Le constat est implacable. « Une seule voiture peut, soit par écrasement direct, soit par le souffle qu’elle génère, écraser quasiment un tiers des individus qui sont sur la route », précise Jacques Thiébaud, coordinateur du Karch Genève.

Mi-mars, la période de ponte s’achève doucement. Les amphibiens qui ont accompli leur mission empruntent le chemin du retour vers leurs habitats d’origine. « Normalement, la migration retour est plus étalée pendant la nuit. » Malgré cela, la route reste un piège mortel pour ces animaux à sang froid, regrette Lise Barbu.

À Cartigny, une route fermée la nuit

À l’autre bout du canton, la commune de Cartigny a choisi une approche différente. Depuis février, un segment de la route forestière de Vorpillaz est fermée de 17h à 7h du matin.

Les bénévoles relèvent le nombre et le type d'amphibiens sauvés. [Mathilde Salamin] Les bénévoles relèvent le nombre et le type d’amphibiens sauvés. [Mathilde Salamin]

« C’est un détour d’environ une minute trente pour les conducteurs et conductrices », estime Nicolas Ponticelli, conseiller administratif de la commune. « Il y a une volonté au niveau du canton, avec la stratégie biodiversité 2030, de promouvoir la migration de la faune, de sauvegarder des corridors biologiques. »

Cette mesure fait suite à l’alerte d’un habitant, témoin de l’hécatombe. « Pendant trois ans, je les sauvais un par un. Mais l’année passée, il y en a eu tellement! Je me suis dit qu’on pouvait faire mieux », raconte Alexandre van Rossum. Sur les conseils de Pro Natura et du Karch, la commune a rapidement réagi en fermant temporairement cette route.

Le 10 mars dernier, une trentaine d’habitantes et habitants se sont réunis sur cette route désormais silencieuse. Une initiative organisée conjointement par la commune, Pro Natura et le Karch.

« Le but, c’est de sensibiliser la population à notre action, de leur montrer ce qui se passe la nuit », explique Nicolas Ponticelli. « Certaines personnes n’avaient pas compris pourquoi on coupait cette route. »

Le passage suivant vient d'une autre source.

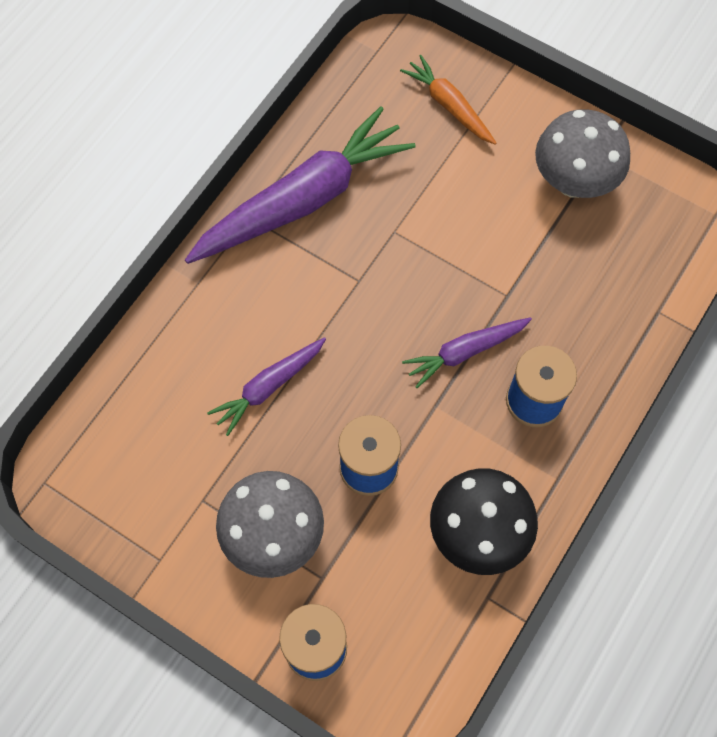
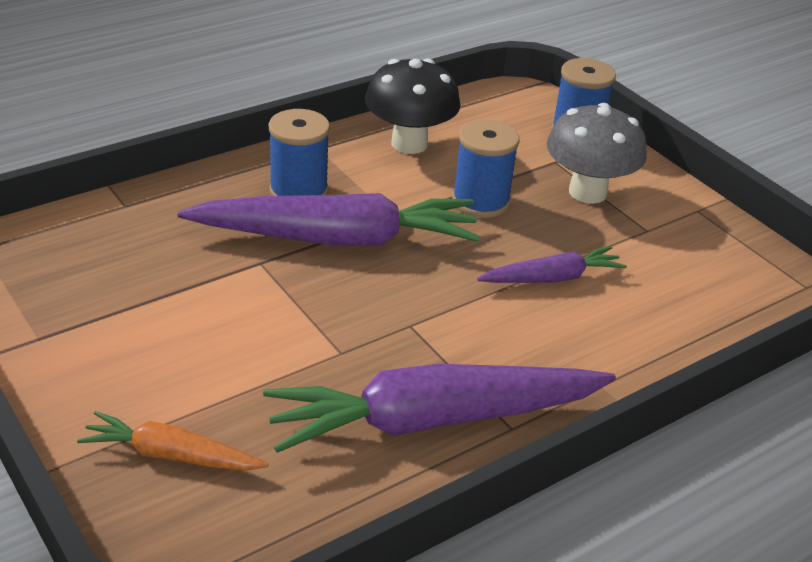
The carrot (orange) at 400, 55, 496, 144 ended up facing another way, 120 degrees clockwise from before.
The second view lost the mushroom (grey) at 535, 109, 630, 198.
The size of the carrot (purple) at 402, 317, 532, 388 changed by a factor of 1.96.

Sur la chaussée libérée des voitures, le groupe aperçoit des tritons. « Là, elle a le ventre arrondi, c’est parce qu’elle a tous les œufs dans son ventre », commente Jacques Thiébaud en montrant l’un d’eux.

Des solutions pérennes à l’étude Un petit triton sauvé [Mathilde Salamin] Un petit triton sauvé [Mathilde Salamin]

La fermeture nocturne reste temporaire. « Pour les prochaines années, on envisage d’autres mesures beaucoup plus pérennes », annonce Nicolas Ponticelli.

Des tunnels souterrains? Ces passages font en tout cas partie des solutions mises en avant par les associations qui œuvrent pour la sauvegarde des amphibiens. À Jussy, un projet du type est d’ailleurs envisagé et souhaité pour fin 2026-2027, « sous toute réserve de l’accord des parties » concernées, précise l’Office cantonal de l’agriculture et de la nature.

« En vingt ans, les effectifs des populations d’amphibiens ont diminué d’une manière générale de 60% dans toute la Suisse », alerte Lise Barbu. À Genève, douze espèces d’amphibiens sont recensées, sur une vingtaine en Suisse.

Les associations appellent enfin les automobilistes à la prudence. Il est recommandé d’éviter les routes forestières lors des nuits pluvieuses de février à mars, quand ces animaux sont les plus actifs.